This is a fusion (sort of) of two dishes (or kinds of dishes) I really like: one is spicy garlic cucumber salad, such as the one in Fuchsia Dunlop’s The Food of Sichuan and the other are spicy & sour dressed noodle dishes that have a base flavor profile of chile oil, soy sauce, Sichuan peppercorn and dark Chinese vinegar such as Dan Dan noodles or spicy cold noodles. Dunlop’s cucumber salad recipe uses a sweet aromatic soy sauce called fuzhi jiangyou which I made a batch of late last summer. It’s made by simmering whole spices such as black cardamom, cinnamon, anise, fennel, Sichuan peppercorns and more if you have it in Chinese light soy sauce for third minutes, then adding a lot of sugar. It comes out as a viscous syrup that when chilled in the fridge is quite thick (it could be mistaken for molasses at least visually). In the below recipe I suggest dissolving sugar in soy sauce as a substitute but I haven’t tried that!

Ingredients
Vegetables:
- Good bundle of lacinato kale. I probably used 4-5 very large (for lacinato) leaves – the stems on some were nearly 3/4 of an inch thick at the base.
- A good handful of fresh strawberries, somewhere around 8 not enormous but not tiny ones.
Dressing:
- 1 tablespoon sweet aromatic soy sauce (fuzhi jiangyou) or 1 tablespoon soy sauce and 1 tablespoon superfine sugar.
- 1-2 tablespoons minced or crushed garlic. If you like garlic, add more. Kale can handle a lot of garlic!
- 1 tablespoon chile oil with sediment
- 1 tablespoon chile oil without sediment (I just used some from a bottle of no sediment chile oil I had)
- 1/2 teaspoon sesame oil
- 1/2 teaspoon green Sichuan peppercorn oil
- 2 tablespoons Baoning vinegar (a Sichuan dark vinegar) or Zhenjiang vinegar or other dark Chinese vinegar
- Pinch of salt and pinch of MSG. I know: very precise. I just do this by look. The soy sauce is already pretty salty obviously!
Garnish:
- 2 tablespoons white sesame seeds
Steps
- Remove ribs from kale and cut into approximately one inch square pieces
- Remove stem parts of strawberries and cut into quarters or eights radially around the stem point (latter if very big strawberry).

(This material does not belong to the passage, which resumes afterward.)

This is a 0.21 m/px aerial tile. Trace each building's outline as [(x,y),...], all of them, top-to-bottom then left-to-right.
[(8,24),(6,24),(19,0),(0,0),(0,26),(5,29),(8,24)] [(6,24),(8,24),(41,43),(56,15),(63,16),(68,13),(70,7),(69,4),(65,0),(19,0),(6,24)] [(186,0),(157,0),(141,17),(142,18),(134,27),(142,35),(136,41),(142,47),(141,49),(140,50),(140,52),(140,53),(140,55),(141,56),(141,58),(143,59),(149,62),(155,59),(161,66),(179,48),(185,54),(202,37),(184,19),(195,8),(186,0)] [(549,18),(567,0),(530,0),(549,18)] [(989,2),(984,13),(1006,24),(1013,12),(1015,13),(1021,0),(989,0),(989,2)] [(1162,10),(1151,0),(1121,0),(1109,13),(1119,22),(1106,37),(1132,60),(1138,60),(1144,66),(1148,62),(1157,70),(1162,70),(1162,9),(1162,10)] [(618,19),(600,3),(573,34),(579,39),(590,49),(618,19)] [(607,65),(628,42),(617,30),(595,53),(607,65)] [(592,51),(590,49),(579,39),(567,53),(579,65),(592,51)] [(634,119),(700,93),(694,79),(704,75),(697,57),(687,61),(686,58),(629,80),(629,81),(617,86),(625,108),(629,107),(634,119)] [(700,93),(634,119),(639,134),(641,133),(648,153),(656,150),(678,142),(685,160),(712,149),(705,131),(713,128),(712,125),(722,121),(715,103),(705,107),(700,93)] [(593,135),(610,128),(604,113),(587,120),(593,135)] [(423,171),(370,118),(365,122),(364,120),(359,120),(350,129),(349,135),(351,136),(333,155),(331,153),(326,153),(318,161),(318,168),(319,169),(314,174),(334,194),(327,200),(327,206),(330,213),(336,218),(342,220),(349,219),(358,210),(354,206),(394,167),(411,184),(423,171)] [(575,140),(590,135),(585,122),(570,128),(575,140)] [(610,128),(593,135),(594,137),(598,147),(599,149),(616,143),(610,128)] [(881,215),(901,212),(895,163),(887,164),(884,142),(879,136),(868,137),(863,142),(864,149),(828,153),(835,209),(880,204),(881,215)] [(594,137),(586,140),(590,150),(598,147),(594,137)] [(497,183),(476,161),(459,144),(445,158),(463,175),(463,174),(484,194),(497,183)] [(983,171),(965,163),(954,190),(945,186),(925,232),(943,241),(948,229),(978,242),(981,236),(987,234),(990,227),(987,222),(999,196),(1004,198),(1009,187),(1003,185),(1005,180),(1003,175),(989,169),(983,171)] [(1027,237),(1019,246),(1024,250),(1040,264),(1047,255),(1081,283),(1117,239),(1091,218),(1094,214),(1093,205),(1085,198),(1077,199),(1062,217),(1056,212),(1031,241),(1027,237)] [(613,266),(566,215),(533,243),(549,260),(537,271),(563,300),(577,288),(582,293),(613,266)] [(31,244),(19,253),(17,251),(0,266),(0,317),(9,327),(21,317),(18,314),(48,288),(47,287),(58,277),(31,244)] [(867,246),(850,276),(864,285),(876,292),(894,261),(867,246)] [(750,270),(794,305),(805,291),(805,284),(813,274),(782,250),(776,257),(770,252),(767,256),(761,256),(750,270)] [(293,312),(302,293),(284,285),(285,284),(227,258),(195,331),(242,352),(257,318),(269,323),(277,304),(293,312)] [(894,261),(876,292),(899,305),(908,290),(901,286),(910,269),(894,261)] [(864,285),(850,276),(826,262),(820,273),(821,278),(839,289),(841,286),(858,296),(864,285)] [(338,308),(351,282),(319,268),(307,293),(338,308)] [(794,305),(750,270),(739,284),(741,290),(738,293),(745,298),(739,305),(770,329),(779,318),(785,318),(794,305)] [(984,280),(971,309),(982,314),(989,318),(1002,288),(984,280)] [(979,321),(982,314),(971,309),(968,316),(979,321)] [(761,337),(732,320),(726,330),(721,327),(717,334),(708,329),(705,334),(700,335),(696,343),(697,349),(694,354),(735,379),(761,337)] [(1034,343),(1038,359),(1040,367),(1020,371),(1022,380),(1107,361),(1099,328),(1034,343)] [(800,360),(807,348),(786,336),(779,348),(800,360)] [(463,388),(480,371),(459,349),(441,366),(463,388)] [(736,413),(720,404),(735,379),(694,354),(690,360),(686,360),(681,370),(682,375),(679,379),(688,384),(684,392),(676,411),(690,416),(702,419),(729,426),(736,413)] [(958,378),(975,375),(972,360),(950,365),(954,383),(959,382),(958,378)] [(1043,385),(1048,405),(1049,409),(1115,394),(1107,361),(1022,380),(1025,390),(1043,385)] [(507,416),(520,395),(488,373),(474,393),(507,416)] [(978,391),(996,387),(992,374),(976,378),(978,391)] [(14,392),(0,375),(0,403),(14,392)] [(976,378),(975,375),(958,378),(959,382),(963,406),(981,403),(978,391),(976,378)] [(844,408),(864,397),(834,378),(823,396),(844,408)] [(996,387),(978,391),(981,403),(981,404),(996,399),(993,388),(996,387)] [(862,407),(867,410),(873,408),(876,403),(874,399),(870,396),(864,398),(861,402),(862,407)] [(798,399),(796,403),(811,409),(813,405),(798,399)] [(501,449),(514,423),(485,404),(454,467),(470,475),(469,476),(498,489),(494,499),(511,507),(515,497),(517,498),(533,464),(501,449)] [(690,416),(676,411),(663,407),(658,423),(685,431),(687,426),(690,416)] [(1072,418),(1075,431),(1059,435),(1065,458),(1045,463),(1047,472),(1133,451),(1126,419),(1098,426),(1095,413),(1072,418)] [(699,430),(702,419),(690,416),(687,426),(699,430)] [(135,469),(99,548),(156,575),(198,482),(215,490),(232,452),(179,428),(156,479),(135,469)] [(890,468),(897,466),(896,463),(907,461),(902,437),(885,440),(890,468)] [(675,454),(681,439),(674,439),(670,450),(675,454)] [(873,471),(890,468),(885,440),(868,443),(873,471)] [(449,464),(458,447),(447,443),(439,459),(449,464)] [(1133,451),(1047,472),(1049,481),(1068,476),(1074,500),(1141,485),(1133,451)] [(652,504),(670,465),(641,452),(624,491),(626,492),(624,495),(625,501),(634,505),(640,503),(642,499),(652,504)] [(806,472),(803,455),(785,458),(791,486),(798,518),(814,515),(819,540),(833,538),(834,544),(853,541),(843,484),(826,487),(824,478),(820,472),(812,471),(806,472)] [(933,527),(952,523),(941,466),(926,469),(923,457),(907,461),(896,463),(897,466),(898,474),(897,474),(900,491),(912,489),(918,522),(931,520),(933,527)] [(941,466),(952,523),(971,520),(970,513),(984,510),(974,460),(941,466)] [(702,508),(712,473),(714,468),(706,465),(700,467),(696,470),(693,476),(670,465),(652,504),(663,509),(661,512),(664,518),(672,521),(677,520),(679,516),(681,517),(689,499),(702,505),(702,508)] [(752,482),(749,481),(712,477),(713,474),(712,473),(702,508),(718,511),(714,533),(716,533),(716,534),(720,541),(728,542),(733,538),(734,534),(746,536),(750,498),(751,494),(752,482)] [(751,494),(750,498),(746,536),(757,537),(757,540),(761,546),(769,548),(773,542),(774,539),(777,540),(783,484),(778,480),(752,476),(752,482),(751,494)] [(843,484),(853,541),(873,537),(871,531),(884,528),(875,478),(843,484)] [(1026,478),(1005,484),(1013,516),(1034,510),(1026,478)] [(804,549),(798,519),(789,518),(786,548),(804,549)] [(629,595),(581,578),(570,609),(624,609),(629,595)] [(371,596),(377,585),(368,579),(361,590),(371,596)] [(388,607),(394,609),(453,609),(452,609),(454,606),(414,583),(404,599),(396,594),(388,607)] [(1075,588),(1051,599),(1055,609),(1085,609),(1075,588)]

- Heat wok or pan to fairly hot, turn off heat, add a little oil (maybe a tablespoon or less).
- Turn heat back on fairly high and cook kale for a minute or two stirring regularly to get it to be a little wilty and soft, but not releasing much water yet.
- Take kale out and set aside in serving dish to cool.
- Toast sesame seeds in a dry wok or pan until golden and set aside to cool. These will “pop” a little and fly out of the pan some!
- Mix dressing ingredients well.
- Just before serving, add strawberries to kale, pour over dressing in stages and mix thoroughly to coat everything.
- Arrange salad so that a few strawberries are visible on top. Top with toasted sesame seeds.
Future Variations and Thoughts
So your first question might be why kale and strawberries when you’re starting from a cucumber salad recipe!? Well, we had kale and strawberries on hand. But also, a good cucumber is both sweet and a little bitter. Lacinato kale is not in my opinion as bitter as other kale, but it also can standup to a lot of seasoning. Strawberries are obviously sweet! The dark Chinese vinegar and sweetened soy sauce combo also reminded me of balsamic vinegar based dressings for salads with strawberries. So that’s where my mind was. It turned out FABULOUS. It was so much better than I expected it to be and despite all the hot spicy stuff was surprisingly mild. Many American & European salads contrast bitter flavors with sweet and milder flavors so I think I might want to do something like endive lightly dressed in something like this and then arranged with hazelnuts and some other fruit. My partner really likes endive but I am rarely inspired to make salads!